[Start of section]

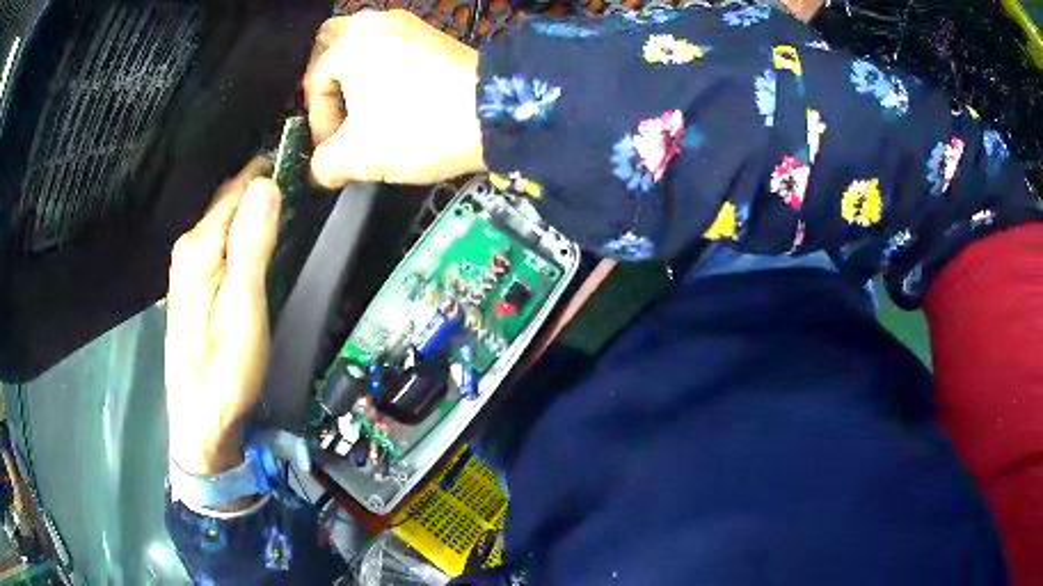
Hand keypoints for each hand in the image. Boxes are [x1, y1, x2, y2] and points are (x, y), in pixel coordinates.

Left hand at [165, 159, 280, 475]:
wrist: (201, 421)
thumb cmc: (225, 370)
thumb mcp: (243, 310)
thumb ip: (251, 246)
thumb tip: (266, 184)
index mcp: (199, 247)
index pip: (236, 188)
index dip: (267, 169)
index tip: (302, 154)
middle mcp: (189, 248)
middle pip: (227, 200)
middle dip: (261, 183)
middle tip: (302, 174)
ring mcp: (188, 267)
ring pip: (224, 219)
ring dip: (253, 204)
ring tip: (288, 193)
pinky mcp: (194, 284)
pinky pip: (221, 239)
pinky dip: (242, 227)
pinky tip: (259, 231)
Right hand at [305, 10, 484, 185]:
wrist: (496, 112)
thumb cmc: (420, 125)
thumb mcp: (358, 156)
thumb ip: (325, 165)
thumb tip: (323, 169)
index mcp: (350, 41)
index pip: (315, 84)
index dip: (318, 125)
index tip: (332, 152)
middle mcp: (378, 22)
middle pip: (335, 51)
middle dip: (329, 88)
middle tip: (335, 119)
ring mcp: (410, 25)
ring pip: (366, 50)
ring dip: (356, 82)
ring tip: (364, 117)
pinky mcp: (435, 38)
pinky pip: (394, 52)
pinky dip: (385, 75)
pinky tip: (395, 104)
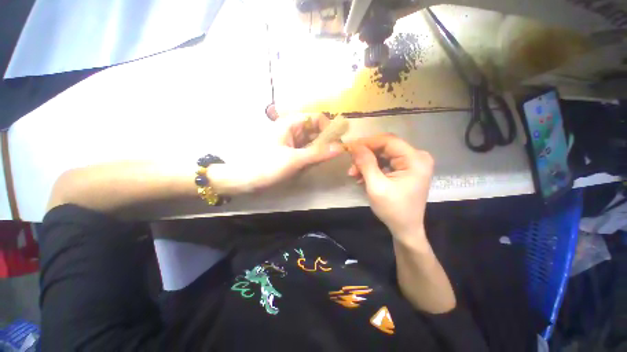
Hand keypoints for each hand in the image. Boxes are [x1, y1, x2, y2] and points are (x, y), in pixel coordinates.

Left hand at [217, 113, 343, 193]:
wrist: (244, 179)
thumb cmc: (267, 166)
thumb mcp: (294, 160)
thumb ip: (317, 153)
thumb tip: (340, 148)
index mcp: (291, 124)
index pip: (316, 118)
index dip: (328, 127)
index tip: (337, 142)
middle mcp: (292, 129)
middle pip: (315, 130)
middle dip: (325, 141)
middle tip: (333, 154)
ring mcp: (291, 141)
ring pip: (311, 141)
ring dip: (319, 150)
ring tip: (322, 161)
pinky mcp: (289, 151)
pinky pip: (305, 150)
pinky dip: (312, 156)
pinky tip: (313, 164)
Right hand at [346, 134, 433, 242]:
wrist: (405, 229)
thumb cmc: (393, 210)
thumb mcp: (376, 186)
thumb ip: (366, 163)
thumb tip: (354, 146)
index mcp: (415, 160)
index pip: (388, 141)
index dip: (367, 142)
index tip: (349, 147)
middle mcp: (416, 157)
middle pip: (385, 147)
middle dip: (365, 156)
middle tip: (350, 165)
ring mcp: (411, 163)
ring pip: (382, 155)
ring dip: (366, 163)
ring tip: (354, 174)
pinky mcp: (405, 169)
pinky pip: (385, 163)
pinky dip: (372, 169)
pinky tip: (361, 177)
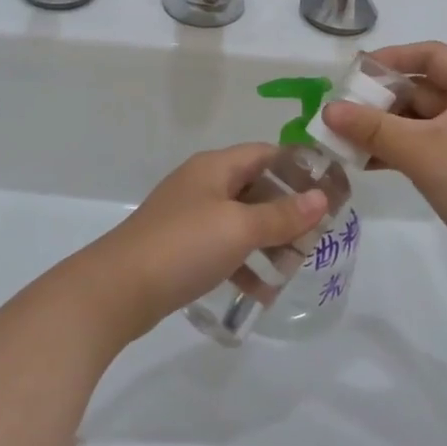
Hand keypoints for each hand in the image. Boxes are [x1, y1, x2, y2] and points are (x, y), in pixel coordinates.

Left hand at [76, 144, 327, 342]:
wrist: (117, 289)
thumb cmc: (184, 246)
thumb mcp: (240, 228)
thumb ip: (283, 214)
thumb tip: (321, 199)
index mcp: (215, 167)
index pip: (265, 153)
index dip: (298, 168)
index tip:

[End of section]

About this exercise:
Keep each line of the records exactly as it is while transcribing them, but leave the images behind.

Expected answer:
Hand keypoints for each hand in the image. Boxes are [x1, y1, x2, y2] and points are (x, y), in pixel coordinates.

Left hand at [165, 159, 280, 475]:
wrist: (201, 421)
thumb cmc: (225, 370)
thumb mcp: (243, 310)
thumb ip: (251, 246)
thumb tip: (266, 184)
index mcp: (199, 247)
index pip: (236, 188)
index dip: (267, 169)
index tip: (302, 154)
middle mcp: (189, 248)
middle pip: (227, 200)
middle dip: (261, 183)
middle tip: (302, 174)
ring mcp: (188, 267)
ring pip: (224, 219)
ring dip: (253, 204)
ring tip: (288, 193)
pinky mcp: (194, 284)
pinky pip: (221, 239)
pinky dip: (242, 227)
pinky tip: (259, 231)
Right hand at [305, 10, 484, 185]:
wrist: (496, 112)
thumb cmc: (420, 125)
thumb mcp: (358, 156)
thumb ip: (325, 165)
thumb tip: (323, 169)
index mcp: (350, 41)
index pip: (315, 84)
index dip: (318, 125)
index tip: (332, 152)
middle mcp: (378, 22)
middle pip: (335, 51)
middle dip: (329, 88)
middle tip: (335, 119)
ring mcp: (410, 25)
ring pip: (366, 50)
ring dip: (356, 82)
ring tip: (364, 117)
pinky mcp: (435, 38)
pinky pip: (394, 52)
pinky dip: (385, 75)
pinky tip: (395, 104)
Hand keypoints for each hand in the image. Boxes are [x1, y1, x2, y2] and points are (x, y), in pixel coordinates.

Left hand at [217, 113, 343, 193]:
wrist: (244, 179)
thumb cmc: (267, 166)
thumb mcp: (294, 160)
thumb ip: (317, 153)
thumb tip: (340, 148)
index mcp: (291, 124)
index pip: (316, 118)
index dip: (328, 127)
index tip: (337, 142)
middle mcp: (292, 129)
middle pip: (315, 130)
middle dip: (325, 141)
middle tip: (333, 154)
ring mcp: (291, 141)
ring pip: (311, 141)
ring dip: (319, 150)
ring tip: (322, 161)
pinky mcp: (289, 151)
pinky pip: (305, 150)
pinky dip: (312, 156)
pinky tip: (313, 164)
Right hand at [346, 134, 433, 242]:
wrist: (405, 229)
thumb cmc: (393, 210)
thumb mcp: (376, 186)
thumb ip: (366, 163)
thumb tip: (354, 146)
index mcp: (415, 160)
index pip: (388, 141)
index dip: (367, 142)
index tip: (349, 147)
middle mcp: (416, 157)
middle pip: (385, 147)
middle dip: (365, 156)
middle tip: (350, 165)
ring mcp: (411, 163)
ring pip: (382, 155)
ring dip: (366, 163)
ring tip: (354, 174)
pinky mcp: (405, 169)
pinky pip: (385, 163)
pinky dip: (372, 169)
pinky tip: (361, 177)
Hand keypoints for each hand in the image. Boxes are [x1, y1, x2, y2] and points are (x, y), in pixel coordinates.

Left hand at [76, 144, 327, 342]:
wrist: (117, 289)
thumb cmc: (184, 246)
thumb mcp: (240, 228)
thumb ip: (283, 214)
thumb tip: (321, 199)
index mcp: (215, 167)
index pip: (265, 153)
index dip: (298, 168)
index tip:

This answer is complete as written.